━━━━━ Extrait du texte

L’APAN qu’elle préside se veut donc un
outil de lutte politique qui regroupe des professionnels des cinéastes
activistes, qui font des films pensés comme des actes de résistance contre
l’exclusion, dans un pays qui n’a pas encore réussit à faire la paix avec son
passé esclavagiste. « Il existe pour
revendiquer cette posture des corps noirs face à l’industrie cinématographique
au Brésil et dans le monde », affirme Viviane Ferreira qui
ajoute : « Les dix dernières années,
il y a eu un investissement très fort de la part des autorités publiques dans
le cinéma mais malheureusement, ces ressources n’ont pas bénéficié aux
professionnels noirs. Les chiffres parlent d’eux-mêmes : le seul long
métrage de fiction d’un réalisateur noir au Brésil date de 1984 [Amor Maldito d’Adelia
Sampaio, également considéré comme le premier film brésilien sur le
lesbianisme, NDLR]. J’ai 31 ans, je fais des films depuis 11 ans et j’ai une
société de production depuis 9 ans. Mais dans mon pays, je n’ai eu la
possibilité que de faire des courts métrages et ça, c’est une anomalie
sociale ».
Dépendance des producteurs
Celia Regina Bittencourt |
Au
Brésil, deuxième pays au monde qui compte la plus grande population noire après
le Nigéria, l’Agence Nationale du Cinéma (ANCINE), un organisme public,
s’occupe du financement des films, accentuant ainsi la dépendance des
producteurs à l’égard de l’Etat. Certains réalisateurs noirs ont bénéficié de
financements mais pas assez pour faire un court-métrage. C’est le cas de
Viviane Ferreira et d’André Novais qui ont dû recourir au crowfunding. Là
encore, les choses n’ont pas été simples : « Au
Brésil, la population noire a un accès très limité aux capitaux et c’est très
compliqué de se dire que les Noirs eux-mêmes pourront investir dans des films,
puisque à partir du moment où les gens doivent financer un film ou manger, ils
préfèrent manger », soutient la réalisatrice du Jour de Jérusa. Célia Regina Bittencourt, ambassadrice du Brésil au
Burkina Faso, apporte une nuance à ce sombre tableau : « le Brésil est un pays très complexe,
nous avons une population marginalisée et c’est nécessaire de poser ces
questions mais je pense qu’on a fait des progrès. Le financement est très
difficile, le gouvernement demande à des entreprises de financer la culture.

━━━━━━━━━━

* [Consigne 1]
Recopiez à l'identique les lignes de données, en commençant au début de ces lignes et en terminant par celle qui contient « Which slice is the largest? », incluse. Laissez les images de côté.
Le texte sur les cinéastes noirs au Brésil n'a aucun lien avec les lignes qui suivent.

━━━━━ Données disponibles

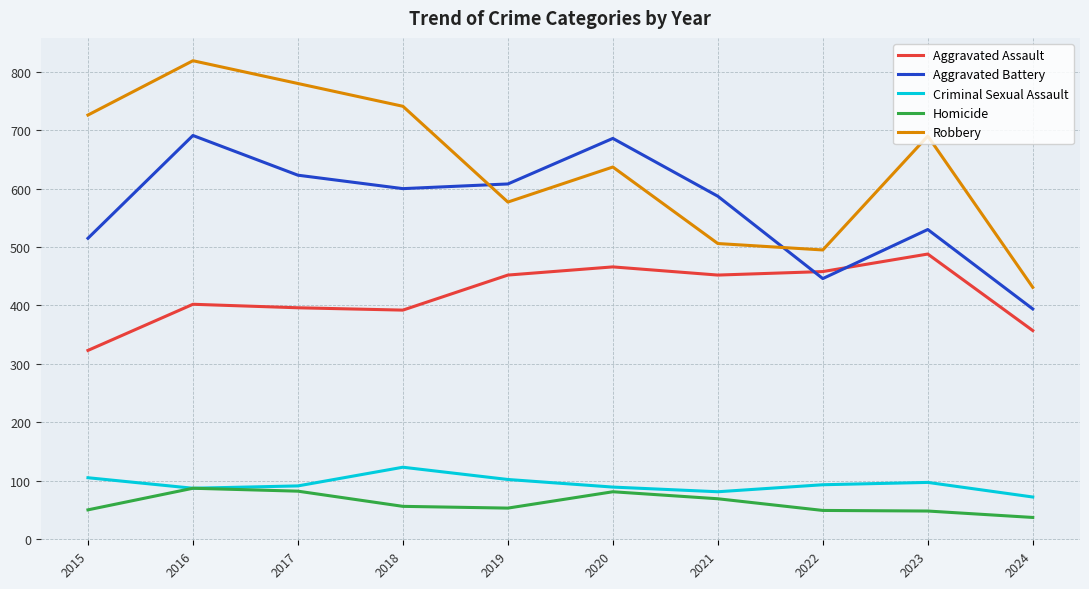

True or false: Aggravated Battery and Criminal Sexual Assault cross at least once.

False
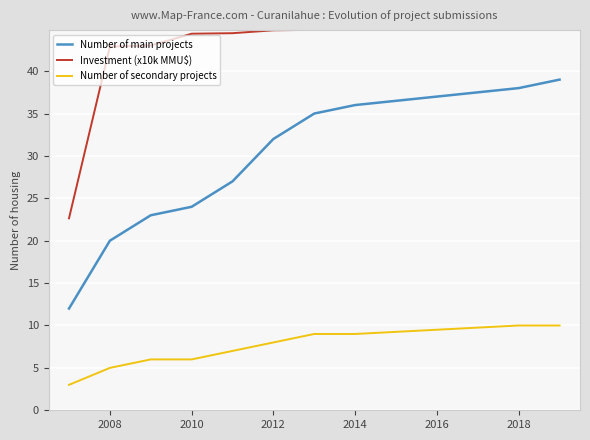

What is the lowest value of the Number of main projects series?

12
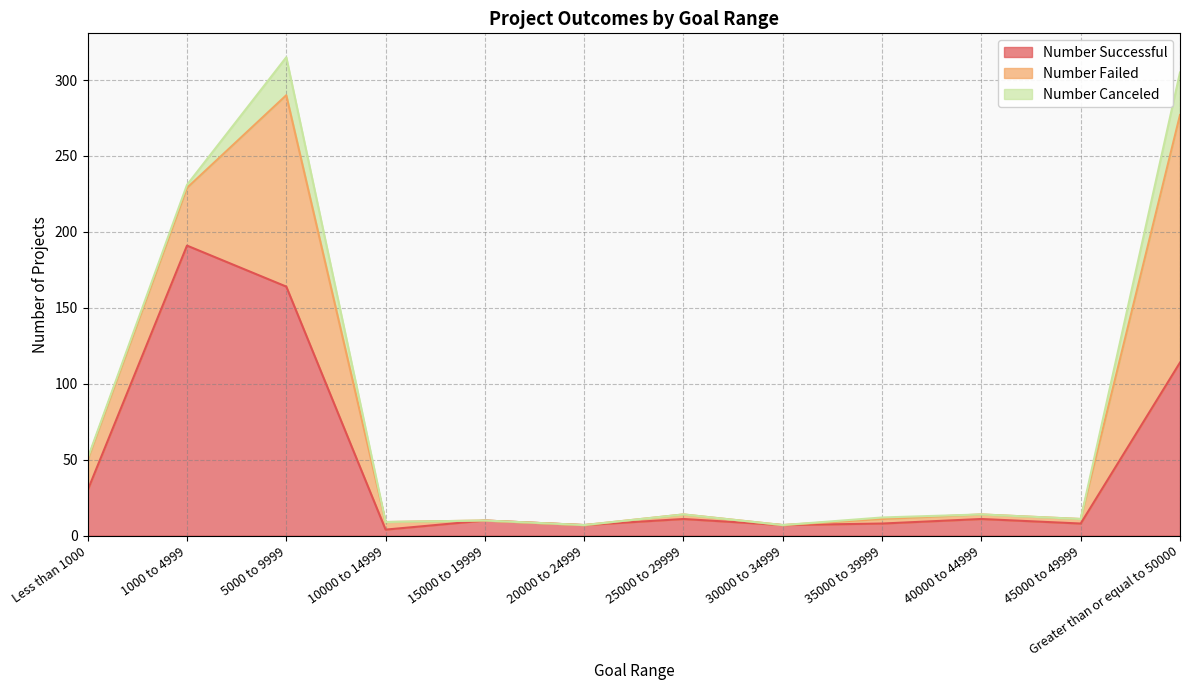

What is the label of the 6th point from the right?

25000 to 29999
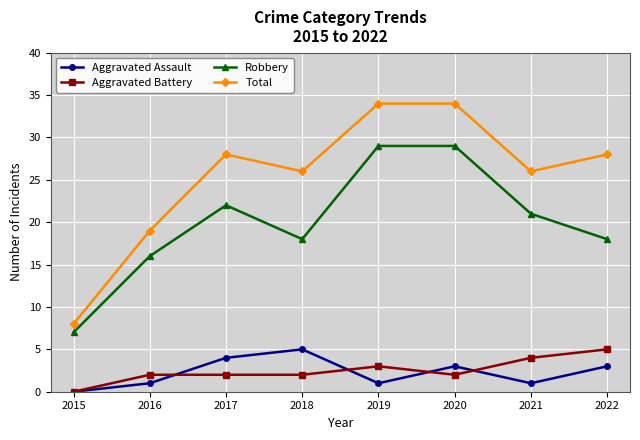

What is the total value across all series at 2022?

54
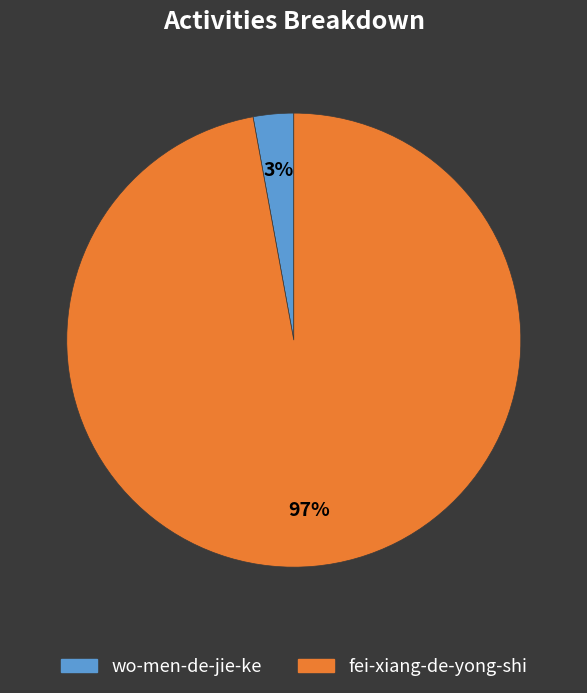

How many slices are in this pie chart?

2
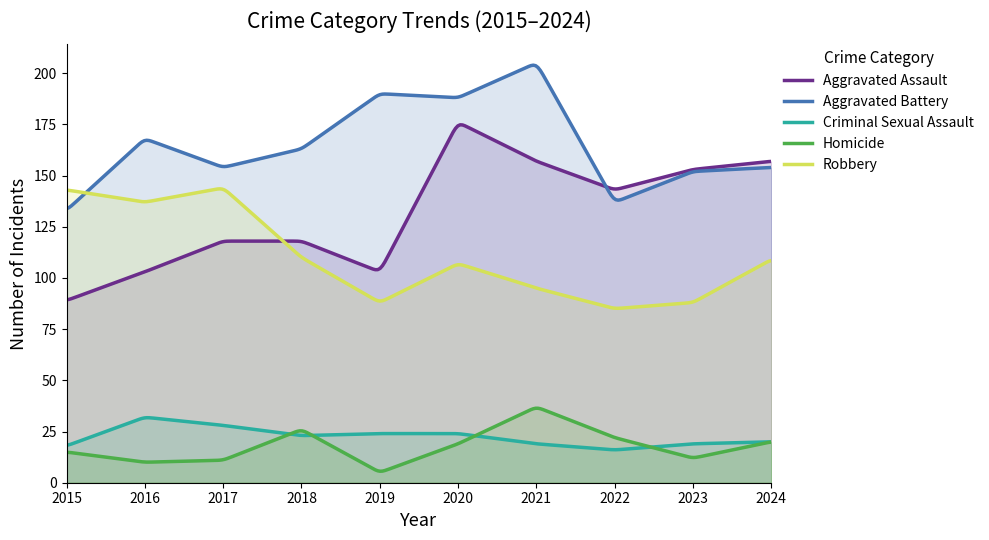

Reading left to right, list all the values displayed in this chart.

Aggravated Assault: 2015=89	2016=103	2017=118	2018=118	2019=103	2020=176	2021=157	2022=143	2023=153	2024=157
Aggravated Battery: 2015=133	2016=168	2017=154	2018=163	2019=190	2020=188	2021=205	2022=137	2023=152	2024=154
Criminal Sexual Assault: 2015=18	2016=32	2017=28	2018=23	2019=24	2020=24	2021=19	2022=16	2023=19	2024=20
Homicide: 2015=15	2016=10	2017=11	2018=26	2019=5	2020=19	2021=37	2022=22	2023=12	2024=20
Robbery: 2015=143	2016=137	2017=144	2018=110	2019=88	2020=107	2021=95	2022=85	2023=88	2024=109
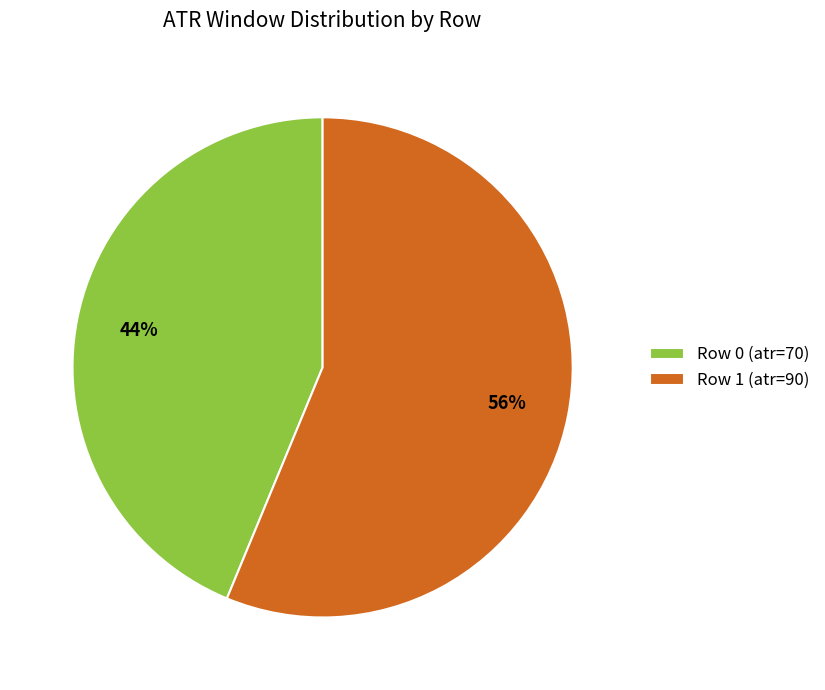

Which slice is the largest?

Row 1 (atr=90)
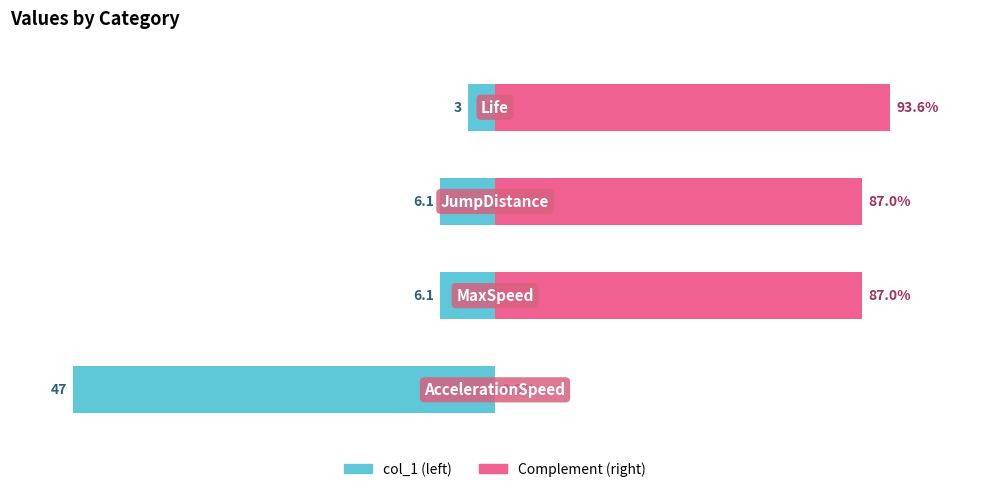

List the series in order of their overall mean, lowest first.

col_1 (scaled left), col_1 (complement)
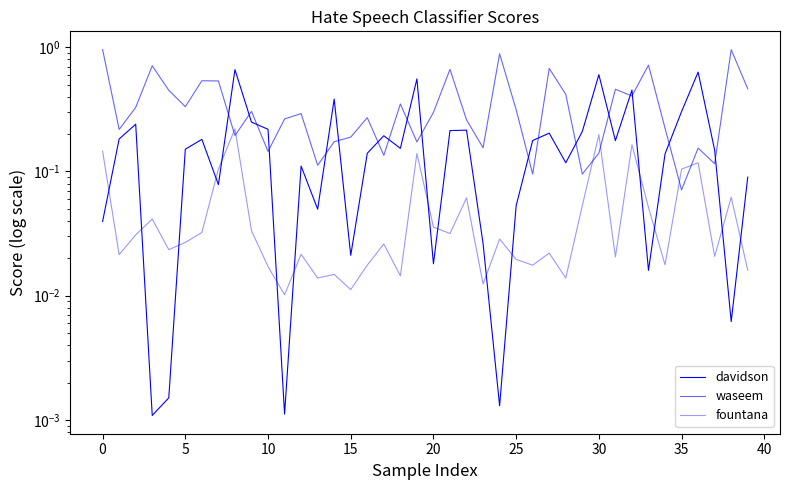

What is the difference between the waseem values at 18 and 17?

0.2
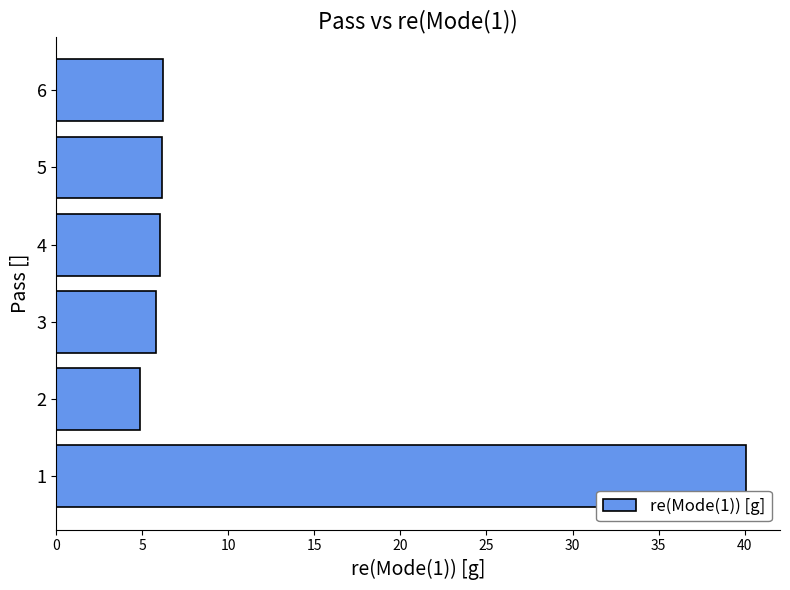

The value at 3 is 3.2. True or false?

False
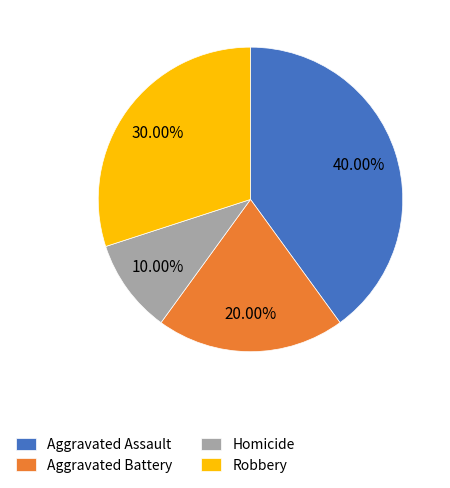

How much of the chart is everything except Aggravated Assault?

60.0%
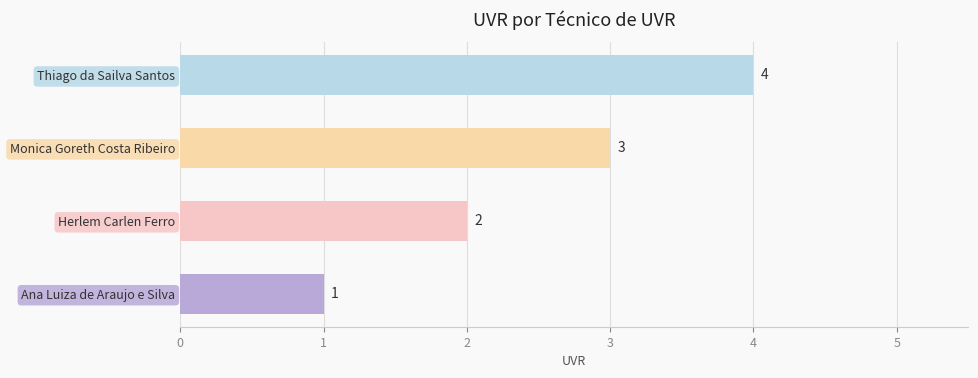

Are the bars grouped side by side (vs. stacked)?

No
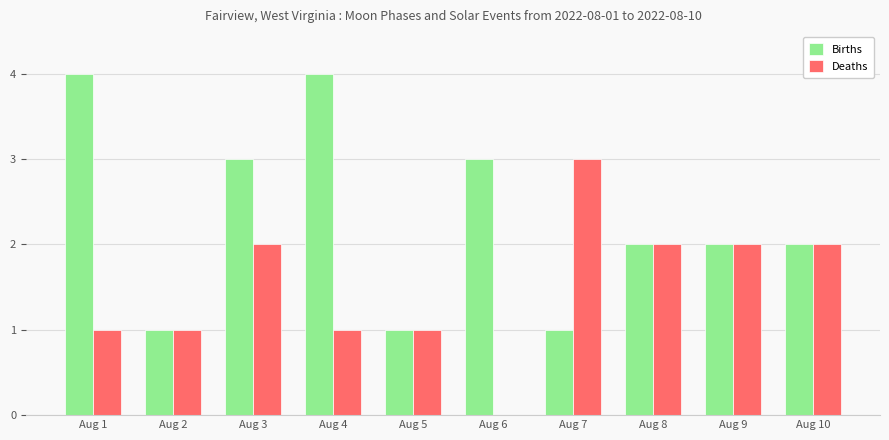

What is the maximum value for Deaths?

3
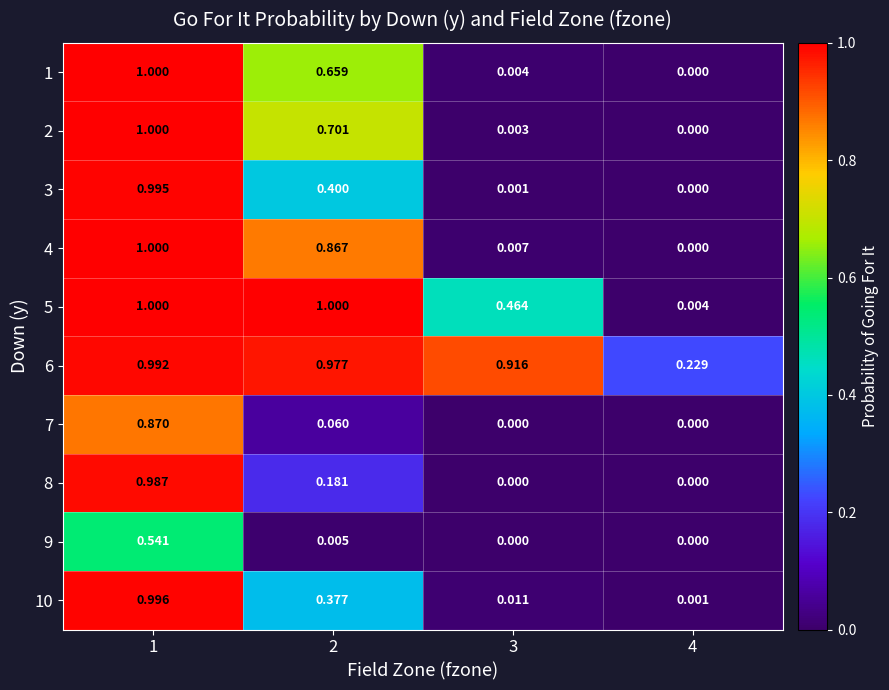

Is the value of 2 at 3 greater than the value of 10 at 2?

No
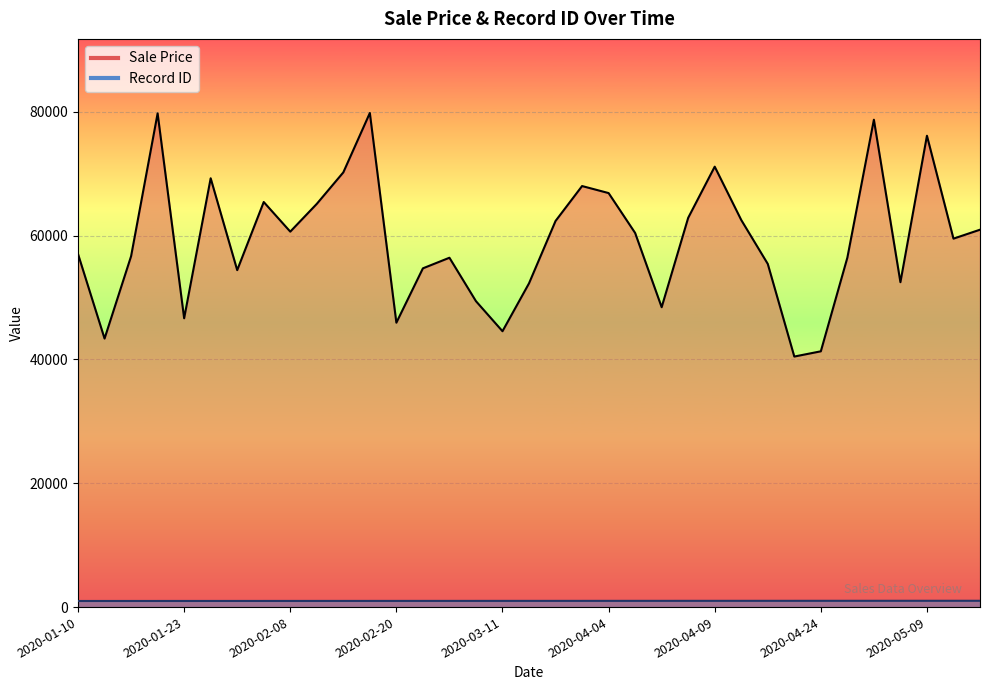

Is it true that Record ID equals 276 at 2020-02-12?

False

━━━━━━━━━━

* [Consigne 2]
Répondez brièvement à partir du texte sur les cinéastes noirs au Brésil.
(a) Depuis combien d'années Viviane Ferreira fait-elle des films ?
(b) Quel organisme public s'occupe du financement des films au Brésil ?
(c) Quelle fonction occupe Célia Regina Bittencourt ?

* [Corrigé 1]
True or false: Aggravated Battery and Criminal Sexual Assault cross at least once.

False

What is the lowest value of the Number of main projects series?

12

What is the label of the 6th point from the right?

25000 to 29999

What is the total value across all series at 2022?

54

How many slices are in this pie chart?

2

Reading left to right, list all the values displayed in this chart.

Aggravated Assault: 2015=89	2016=103	2017=118	2018=118	2019=103	2020=176	2021=157	2022=143	2023=153	2024=157
Aggravated Battery: 2015=133	2016=168	2017=154	2018=163	2019=190	2020=188	2021=205	2022=137	2023=152	2024=154
Criminal Sexual Assault: 2015=18	2016=32	2017=28	2018=23	2019=24	2020=24	2021=19	2022=16	2023=19	2024=20
Homicide: 2015=15	2016=10	2017=11	2018=26	2019=5	2020=19	2021=37	2022=22	2023=12	2024=20
Robbery: 2015=143	2016=137	2017=144	2018=110	2019=88	2020=107	2021=95	2022=85	2023=88	2024=109

Which slice is the largest?

* [Corrigé 2]
(a) Depuis 11 ans.
(b) L'Agence Nationale du Cinéma (ANCINE).
(c) Elle est ambassadrice du Brésil au Burkina Faso.